Лысый печально, покорно улыбается.

— А там будет эксперт по части психиатрии? — спрашивает он.

— Ну конечно, — отвечает Белинский, фыркнув. — И он сперва освидетельствует всех прочих экспертов, или как там это делается. Потому что если эксперт по словоупотреблению немножко того…

— На словоупотребление это не влияет, — взволнованно перебивает его лысый.

— Откуда нам знать?

— Как хитро всё устроено в жизни, — говорит писатель задумчиво. — Куда хитрее, чем в литературе. — Он машинально гладит Бивиса, ощупывает его хребет и ребра. — Действительно, — говорит он, — отощала собака.

Бивис глухо ворчит сквозь сон.
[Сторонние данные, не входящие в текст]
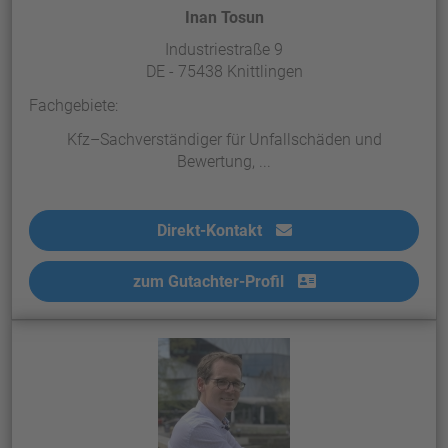
Inan Tosun
Industriestraße 9
DE - 75438 Knittlingen
Fachgebiete:
Kfz–Sachverständiger für Unfallschäden und
Bewertung, ...
Direkt-Kontakt
zum Gutachter-Profil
Лысый поспешно тянется к графинчику.

— Солнце светит всем одинаково ровно, — говорит он.

Солнце садится в красноватую мглу. По движению деревьев видно, что ветер усиливается. Деревья видны отчетливо, до самой последней тонкой ветки. Снизу, от земли, поднимается тень.
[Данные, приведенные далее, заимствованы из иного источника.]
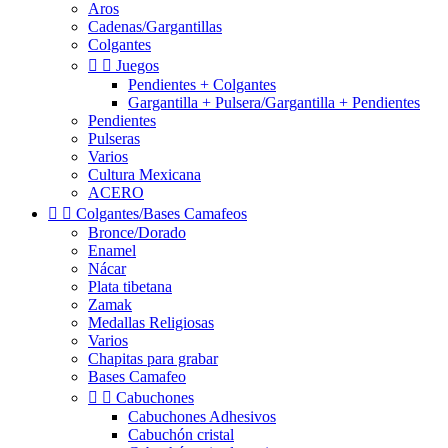
Aros
Cadenas/Gargantillas
Colgantes


Juegos
Pendientes + Colgantes
Gargantilla + Pulsera/Gargantilla + Pendientes
Pendientes
Pulseras
Varios
Cultura Mexicana
ACERO


Colgantes/Bases Camafeos
Bronce/Dorado
Enamel
Nácar
Plata tibetana
Zamak
Medallas Religiosas
Varios
Chapitas para grabar
Bases Camafeo


Cabuchones
Cabuchones Adhesivos
Cabuchón cristal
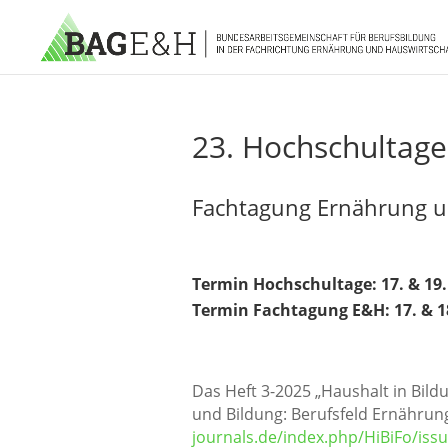
23. Hochschultage
Fachtagung Ernährung u
Termin Hochschultage: 17. & 19
Termin Fachtagung E&H: 17. & 1
Das Heft 3-2025 „Haushalt in Bil
und Bildung: Berufsfeld Ernährun
journals.de/index.php/HiBiFo/iss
Зарик идет не спеша, с удовольствием дышит, жмурится, улыбается. Завтра будет дождь, говорит он себе. Вернее, снег. Что-то такое.

Он останавливается перед схваченной льдом лужей, весело бьет по льду каблуком. Лед не разбивается; на нем нет ни вмятины, ни трещин. Зарик бьет еще раз, сильнее. Еще. И еще. Это занятие так его поглощает, что он не слышит шагов у себя за спиной.

За его спиной, низко опустив голову, ничего не видя, проходит рыжая женщина. На поводке она ведет толстую таксу.

Зарик бьет по льду каблуком.

— А потом я верю, — удар, — что лед пробить, — удар, — возможно, — удар, — для форели, — удар, — когда она…

— Когда она упорна.

Зарик оборачивается.

— Здравствуйте, студент Гофман, — говорит Александра Генриховна. — Не разбить?

— Я еще только начал, — говорит Зарик. — Хотите попробовать?

Они смотрят друг на друга. Их взгляды встречаются, неуверенно протягивают друг другу руки. Александра Генриховна хмуро кивает.

Они стоят над застывшей лужей и поочередно колотят по льду ботинками. Запыхавшись, Александра Генриховна расстегивает куртку.

— Все-таки, — говорит она между двумя ударами, — объясните мне, почему вы не ходите на занятия?

— Я болел, Александра Генриховна, — объясняет Зарик, тоже запыхавшийся и тоже между двумя ударами. — Но я много думал.

— И что надумали?

— Ничего, — удивляется Зарик. — Я думал просто так. Когда не с кем разговаривать, поневоле думаешь. Вы не устали?

— Нет, — говорит Александра Генриховна с мрачным азартом, — мы же только начали. А что вы думаете об этом?